Data items
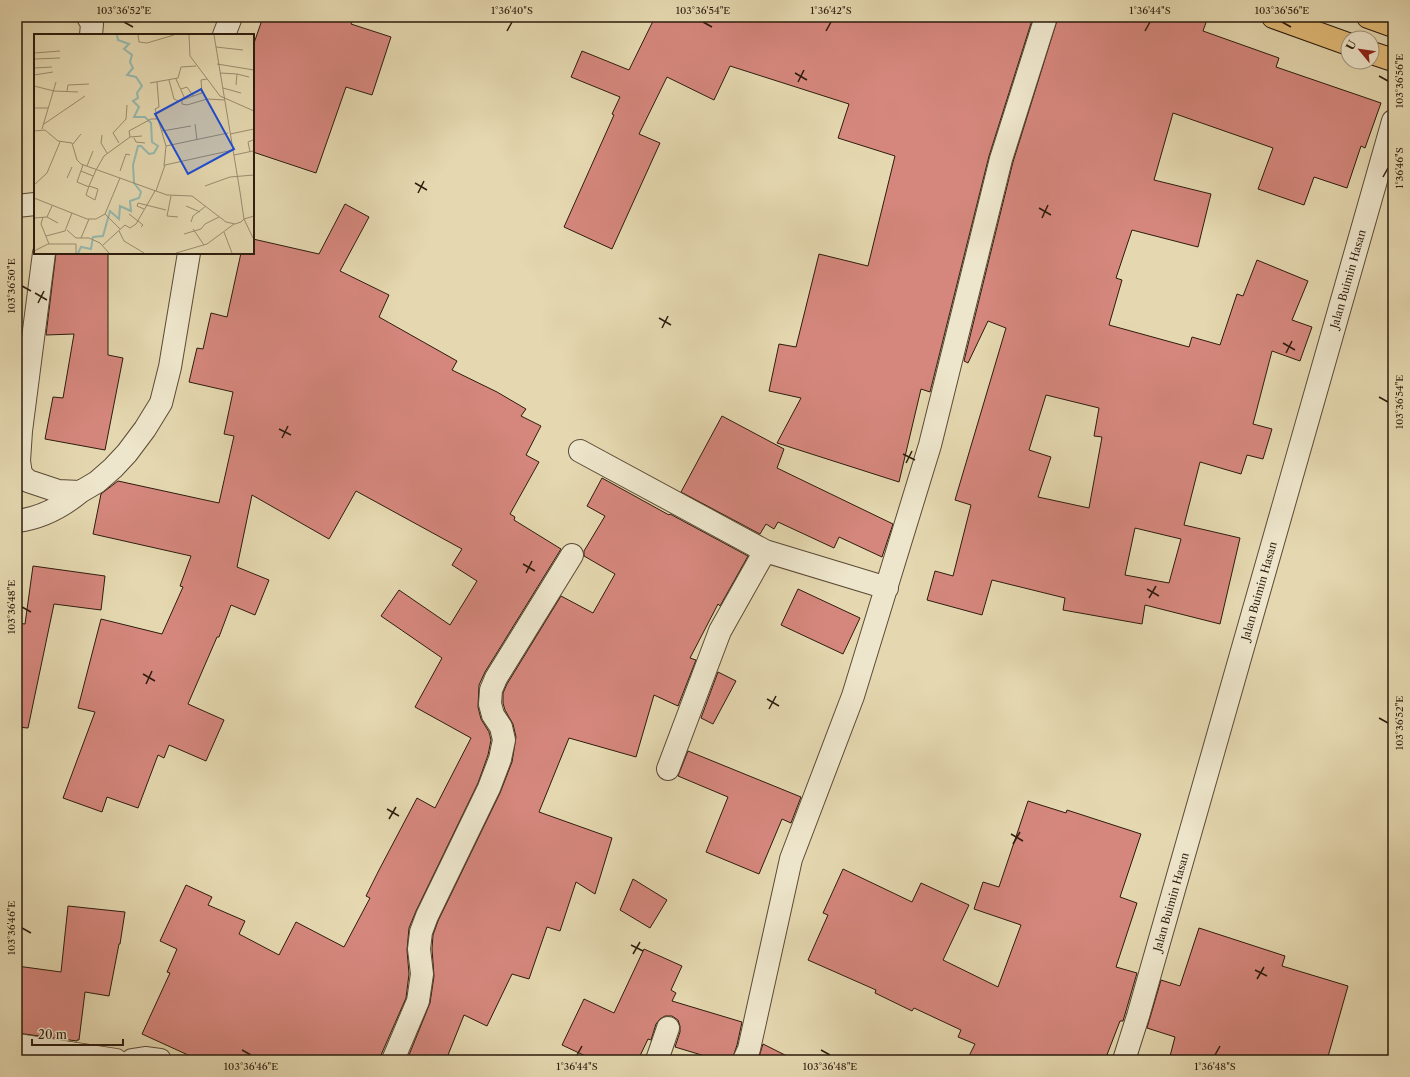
<svg xmlns="http://www.w3.org/2000/svg" width="1410" height="1077" font-family="'Libre Caslon Text',serif">
<style>
.building{fill:#d5877d;stroke:#2d1c0d;fill-rule:evenodd}
.lines{fill:none;stroke-linecap:round;stroke-linejoin:round}
.minor-casing{stroke:#5b4b36;stroke-width:24}
.major-casing{stroke:#2d1c0d;stroke-width:24}
.minor{stroke:#eee6cc;stroke-width:22}
.major{stroke:#e2bc78;stroke-width:22}
.ticks{fill:none;stroke:#2d1c0d;stroke-width:1.5}
.labels{text-anchor:middle;dominant-baseline:central;stroke-width:4;stroke-linejoin:round;paint-order:stroke}
.street-label{font-size:11px;fill:#2d1c0d;stroke:#eee6cc}
.inset-river{fill:none;stroke:#96b9af;stroke-width:2}
.inset-road{fill:none;stroke:#9b8d6f;stroke-width:1}
.view{fill:#1d4ed8;fill-opacity:0.15;stroke:#1d4ed8;stroke-width:2}
.inset-edge{fill:none;stroke:#2d1c0d;stroke-width:2}
.neatline{fill:none;stroke:#2d1c0d;stroke-width:1.5}
.ticks-label{font-size:10px;text-anchor:middle;fill:#2d1c0d}
</style>
<rect width="100%" height="100%" fill="#e5d8b0"/>
<filter id="stains"><feTurbulence type="fractalNoise" baseFrequency=".005" numOctaves="4"/><feColorMatrix values="0 0 0 0 .2 0 0 0 0 .09 0 0 0 0 .02 0 0 0 .5 -.17"/></filter>
<radialGradient id="worn" r=".72"><stop offset=".6" stop-color="#630" stop-opacity="0"/><stop offset="1" stop-color="#630" stop-opacity=".3"/></radialGradient>
<path class="building" d="M 263,17 L 355,17 L 351,24 L 391,37 L 372,95 L 346,87 L 316,173 L 253,152 L 253,46 Z
M 655,17 L 1033,17 L 989,156 L 930,392 L 921,389 L 899,482 L 777,443 L 801,398 L 769,391 L 779,344 L 796,347 L 819,254 L 868,266 L 895,156 L 838,138 L 849,104 L 730,66 L 714,100 L 667,77 L 639,134 L 660,143 L 612,249 L 564,227 L 614,115 L 612,114 L 620,97 L 571,77 L 582,51 L 629,70 Z
M 1058,17 L 1208,17 L 1203,31 L 1279,58 L 1276,67 L 1381,103 L 1365,148 L 1361,146 L 1347,188 L 1314,177 L 1304,205 L 1258,189 L 1273,148 L 1173,113 L 1154,180 L 1211,194 L 1198,247 L 1132,230 L 1116,278 L 1122,280 L 1109,325 L 1189,347 L 1192,337 L 1220,345 L 1237,294 L 1243,296 L 1257,260 L 1308,281 L 1292,320 L 1312,327 L 1300,361 L 1272,351 L 1253,424 L 1272,429 L 1263,459 L 1247,455 L 1241,474 L 1200,462 L 1184,525 L 1240,538 L 1220,624 L 1145,605 L 1142,624 L 1063,610 L 1065,598 L 992,580 L 982,615 L 927,600 L 935,571 L 953,576 L 971,505 L 955,500 L 1006,328 L 988,321 L 968,363 L 964,361 L 1013,162 ZM 1046,395 L 1099,408 L 1094,436 L 1102,437 L 1089,508 L 1038,497 L 1051,457 L 1029,450 ZM 1135,528 L 1181,539 L 1169,583 L 1125,575 Z
M 345,204 L 369,217 L 340,271 L 389,295 L 379,317 L 457,361 L 452,370 L 497,392 L 526,409 L 521,416 L 541,426 L 526,455 L 539,462 L 510,514 L 515,517 L 514,520 L 561,549 L 485,672 L 479,685 L 478,707 L 481,719 L 489,732 L 491,740 L 488,755 L 478,783 L 416,911 L 409,928 L 407,950 L 409,974 L 406,998 L 381,1055 L 381,1060 L 199,1060 L 142,1034 L 170,973 L 167,972 L 177,949 L 160,941 L 186,885 L 212,897 L 208,905 L 245,921 L 239,934 L 279,955 L 296,922 L 344,947 L 370,898 L 366,896 L 379,870 L 417,798 L 435,808 L 471,738 L 415,707 L 442,658 L 381,616 L 399,590 L 450,625 L 477,581 L 452,565 L 462,549 L 356,491 L 329,539 L 252,495 L 237,567 L 269,580 L 255,615 L 231,605 L 219,637 L 217,637 L 188,704 L 224,720 L 206,761 L 169,745 L 164,758 L 158,755 L 138,808 L 107,797 L 102,812 L 63,798 L 95,712 L 78,708 L 101,619 L 162,634 L 183,587 L 180,586 L 191,556 L 93,534 L 101,494 L 118,481 L 219,503 L 234,436 L 224,434 L 233,392 L 189,382 L 197,348 L 203,349 L 211,313 L 227,317 L 241,253 L 253,253 L 253,239 L 319,254 Z
M 56,253 L 108,253 L 108,355 L 123,358 L 105,450 L 45,439 L 53,397 L 63,398 L 74,334 L 46,335 Z
M 722,416 L 784,449 L 777,468 L 893,524 L 882,557 L 839,537 L 834,548 L 778,522 L 774,529 L 766,524 L 760,534 L 681,492 Z
M 602,478 L 669,515 L 670,514 L 748,556 L 720,606 L 718,604 L 690,658 L 696,660 L 678,706 L 654,695 L 636,757 L 569,738 L 539,812 L 612,838 L 595,894 L 576,882 L 560,931 L 547,927 L 529,979 L 512,974 L 487,1026 L 464,1015 L 446,1060 L 407,1060 L 430,1003 L 434,976 L 432,949 L 433,935 L 438,921 L 500,793 L 512,762 L 516,737 L 513,724 L 505,710 L 503,703 L 503,693 L 507,684 L 561,596 L 593,613 L 615,574 L 584,556 L 584,551 L 605,516 L 587,506 Z
M 33,566 L 105,576 L 101,610 L 54,604 L 28,728 L 17,727 L 17,623 L 25,624 Z
M 798,589 L 860,618 L 843,654 L 781,625 Z
M 718,672 L 736,681 L 713,724 L 701,718 Z
M 688,751 L 801,797 L 791,823 L 782,819 L 759,874 L 706,852 L 728,797 L 678,776 Z
M 1028,801 L 1066,813 L 1067,810 L 1141,834 L 1120,897 L 1137,903 L 1116,967 L 1137,973 L 1123,1021 L 1120,1021 L 1105,1060 L 967,1060 L 975,1044 L 958,1037 L 961,1030 L 914,1008 L 912,1011 L 875,993 L 876,990 L 808,960 L 828,915 L 823,913 L 843,869 L 912,902 L 921,883 L 969,905 L 943,960 L 998,987 L 1021,925 L 974,909 L 983,882 L 999,887 Z
M 633,879 L 667,900 L 650,928 L 620,910 Z
M 68,906 L 125,912 L 120,944 L 119,944 L 109,996 L 85,992 L 79,1040 L 77,1040 L 77,1041 L 17,1033 L 17,966 L 61,972 Z
M 1199,928 L 1285,956 L 1282,966 L 1348,986 L 1327,1060 L 1169,1060 L 1175,1037 L 1147,1028 L 1161,980 L 1180,986 Z
M 644,949 L 682,966 L 671,990 L 676,993 L 672,1001 L 742,1022 L 737,1045 L 732,1060 L 718,1060 L 675,1047 L 680,1032 L 680,1026 L 678,1020 L 672,1016 L 665,1016 L 660,1019 L 656,1024 L 651,1040 L 648,1039 L 638,1060 L 594,1060 L 562,1045 L 584,999 L 614,1013 Z
M 763,1044 L 795,1060 L 758,1060 Z"/>
<g class="lines">
<defs>
<path id="minor" d="M 88,17 L 92,24 L 91,35
M 224,35 L 231,17
M 17,206 L 35,204
M 44,253 L 21,431 L 19,461 L 21,474 L 28,481 L 58,491 L 80,492 L 97,482 L 113,468 L 127,453 L 145,429 L 161,403 L 170,367 L 189,253
M 580,451 L 765,551 L 887,588
M 17,521 C 41,518 62,507 80,492
M 668,769 L 720,631 L 765,551
M 17,1045 L 116,1060
M 132,1060 L 145,1058 L 160,1060
M 393,1060 L 418,1001 L 422,974 L 419,949 L 421,932 L 427,916 L 489,788 L 500,759 L 504,740 L 501,727 L 493,715 L 490,704 L 491,690 L 496,678 L 572,555
M 657,1060 L 668,1028
M 744,1060 L 749,1049 L 791,859 L 853,696 L 930,445 L 1001,159 L 1046,17
M 1124,1060 L 1138,1016 L 1393,121"/>
<path id="major" d="M 1273,17 L 1348,44
M 1368,17 L 1393,26
M 1372,53 L 1393,60"/>
</defs>
<use href="#minor" class="minor-casing"/>
<use href="#major" class="major-casing"/>
<use href="#minor" class="minor"/>
<use href="#major" class="major"/>
</g>
<path class="ticks" d="M 124,22 L 133,27M 703,22 L 712,27M 1282,22 L 1291,27M 507,31 L 512,22M 826,31 L 831,22M 1145,31 L 1150,22M 795,73 L 807,80M 1379,76 L 1388,81M 798,82 L 804,70M 1383,177 L 1388,168M 415,183 L 427,190M 418,193 L 424,181M 1039,208 L 1051,215M 1042,218 L 1048,205M 22,286 L 31,291M 35,293 L 47,300M 38,303 L 44,291M 659,318 L 671,325M 662,328 L 668,316M 1283,343 L 1295,350M 1286,353 L 1292,341M 1379,397 L 1388,402M 279,429 L 291,435M 282,438 L 288,426M 903,454 L 915,460M 906,463 L 912,451M 523,564 L 535,571M 526,573 L 532,561M 1147,589 L 1159,596M 1149,598 L 1156,586M 22,607 L 31,612M 143,674 L 155,681M 146,684 L 152,671M 767,699 L 779,706M 769,709 L 776,696M 1379,718 L 1388,723M 387,809 L 399,816M 389,819 L 396,807M 1011,834 L 1023,841M 1013,844 L 1020,832M 22,928 L 31,933M 631,945 L 643,951M 633,954 L 640,942M 1255,970 L 1267,976M 1257,979 L 1264,967M 242,1050 L 251,1055M 821,1050 L 830,1055M 577,1055 L 582,1046M 1215,1055 L 1220,1046"/>
<g class="labels">
<g class="street-label">
<text transform="translate(1348 279) rotate(-74)">Jalan Buimin Hasan</text>
<text transform="translate(1259 591) rotate(-74)">Jalan Buimin Hasan</text>
<text transform="translate(1171 902) rotate(-74)">Jalan Buimin Hasan</text>
</g>
</g>
<g transform="translate(34 34)">
<rect width="220" height="220" fill="#e5d8b0"/>
<path class="inset-river" d="M 44,219 L 47,213 L 57,215 L 59,203 L 69,202 L 76,177 L 85,185 L 86,172 L 97,177 L 96,167 L 105,164 L 107,158 L 100,149 L 99,131 L 104,112 L 107,112 L 115,120 L 120,119 L 124,112 L 118,108 L 117,89 L 111,83 L 100,83 L 105,73 L 99,67 L 104,64 L 103,59 L 108,52 L 102,43 L 93,41 L 99,34 L 96,28 L 98,21 L 90,15 L 95,10 L 84,6 L 83,1"/>
<path class="inset-road" d="M 104,1 L 105,8 L 113,9 L 140,1M 155,1 L 156,22 L 186,62 L 220,77M 182,13 L 209,16M 0,19 L 26,17M 0,25 L 26,24M 183,30 L 220,36M 0,34 L 18,33M 186,39 L 203,40 L 202,51M 203,40 L 215,43M 0,41 L 19,38M 142,45 L 151,65M 173,45 L 167,46 L 168,59 L 148,66 L 148,70 L 153,71 L 173,65 L 191,66M 135,46 L 140,65 L 144,67M 123,48 L 125,73 L 121,75 L 132,112 L 130,132M 116,49 L 144,44 L 147,33 L 162,32M 0,52 L 20,57 L 44,58M 189,54 L 207,59M 147,55 L 153,53 L 159,62M 33,57 L 34,51 L 55,50M 0,74 L 14,74M 10,90 L 51,62M 161,90 L 163,106M 8,95 L 22,48M 0,97 L 11,96 L 24,107 L 38,109 L 43,126 L 47,130 L 133,161 L 158,162 L 192,188 L 201,190 L 207,188 L 210,185 L 206,158 L 180,1M 128,97 L 157,92M 196,100 L 220,95M 68,101 L 67,109 L 73,119M 96,103 L 108,102M 100,104 L 102,108 L 111,109M 85,109 L 79,99 L 92,85 L 93,71M 39,110 L 47,100M 132,112 L 194,99M 216,118 L 214,108 L 219,106M 200,121 L 219,117M 49,131 L 43,148 L 55,153M 53,132 L 59,117M 47,137 L 59,142M 86,137 L 92,120 L 96,121M 33,144 L 38,133M 0,151 L 13,139 L 26,108M 55,152 L 64,155 L 61,166 L 52,161 L 55,152 L 62,136 L 70,122 L 96,103 L 95,97 L 117,85 L 125,85M 171,152 L 196,143 L 220,141M 122,157 L 131,131 L 199,116M 137,162 L 133,182 L 144,183M 0,164 L 53,185 L 62,185 L 71,180 L 86,144M 152,172 L 166,178M 110,175 L 103,172 L 104,169 L 132,176M 71,180 L 86,195M 95,180 L 109,191 L 107,193M 9,183 L 7,190 L 15,210M 13,183 L 24,189M 0,184 L 13,183 L 18,172M 157,188 L 159,182 L 172,172M 159,195 L 170,211M 33,196 L 42,204 L 55,204 L 66,209 L 75,219M 85,197 L 90,207 L 110,219M 190,198 L 198,219M 150,200 L 167,195 L 171,190 L 185,183M 12,202 L 31,197 L 38,179M 47,204 L 55,185M 219,204 L 210,185 L 220,182M 69,211 L 91,191 L 96,194 L 102,190 L 121,157M 0,217 L 14,210 L 42,210 L 42,219M 142,219 L 173,210 L 200,190"/>
<path class="view" d="M 167,55 L 200,115 L 154,140 L 121,80 Z"/>
<rect width="220" height="220" class="inset-edge"/>
</g>
<rect width="1410" height="1077" fill="none" stroke="#e5d8b0" stroke-width="44"/>
<g transform="translate(1360 50) rotate(299)"><circle r="19" fill="#eee6cc" stroke="#a19580"/>
<path d="M0-3L7 15L0 10L-7 15Z" fill="#8f2418"/>
<text y="-6" font-size="11" font-weight="bold" text-anchor="middle" fill="#2d1c0d">U</text>
</g>
<path d="M32 1039v6h91v-6" fill="none" stroke="#2d1c0d" stroke-width="2"/>
<text x="38" y="1039" font-size="12" fill="#2d1c0d" stroke="#eee6cc" stroke-width="3" paint-order="stroke">20 m</text>
<rect x="22" y="22" width="1366" height="1033" class="neatline"/>
<g class="ticks-label">
<text x="124" y="14">103°36'52"E</text>
<text x="512" y="14">1°36'40"S</text>
<text x="703" y="14">103°36'54"E</text>
<text x="831" y="14">1°36'42"S</text>
<text x="1150" y="14">1°36'44"S</text>
<text x="1282" y="14">103°36'56"E</text>
<text transform="translate(1399 81) rotate(-90)" y="4">103°36'56"E</text>
<text transform="translate(1399 168) rotate(-90)" y="4">1°36'46"S</text>
<text transform="translate(11 286) rotate(-90)" y="4">103°36'50"E</text>
<text transform="translate(1399 402) rotate(-90)" y="4">103°36'54"E</text>
<text transform="translate(11 607) rotate(-90)" y="4">103°36'48"E</text>
<text transform="translate(1399 723) rotate(-90)" y="4">103°36'52"E</text>
<text transform="translate(11 928) rotate(-90)" y="4">103°36'46"E</text>
<text x="251" y="1070">103°36'46"E</text>
<text x="577" y="1070">1°36'44"S</text>
<text x="830" y="1070">103°36'48"E</text>
<text x="1215" y="1070">1°36'48"S</text>
</g>
<rect width="100%" height="100%" filter="url(#stains)"/>
<rect width="100%" height="100%" fill="url(#worn)"/>
</svg>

(Your task) Of the lines above, copy each one that contains the word "edge".

(Solution for this exercise)
.inset-edge{fill:none;stroke:#2d1c0d;stroke-width:2}
<rect width="220" height="220" class="inset-edge"/>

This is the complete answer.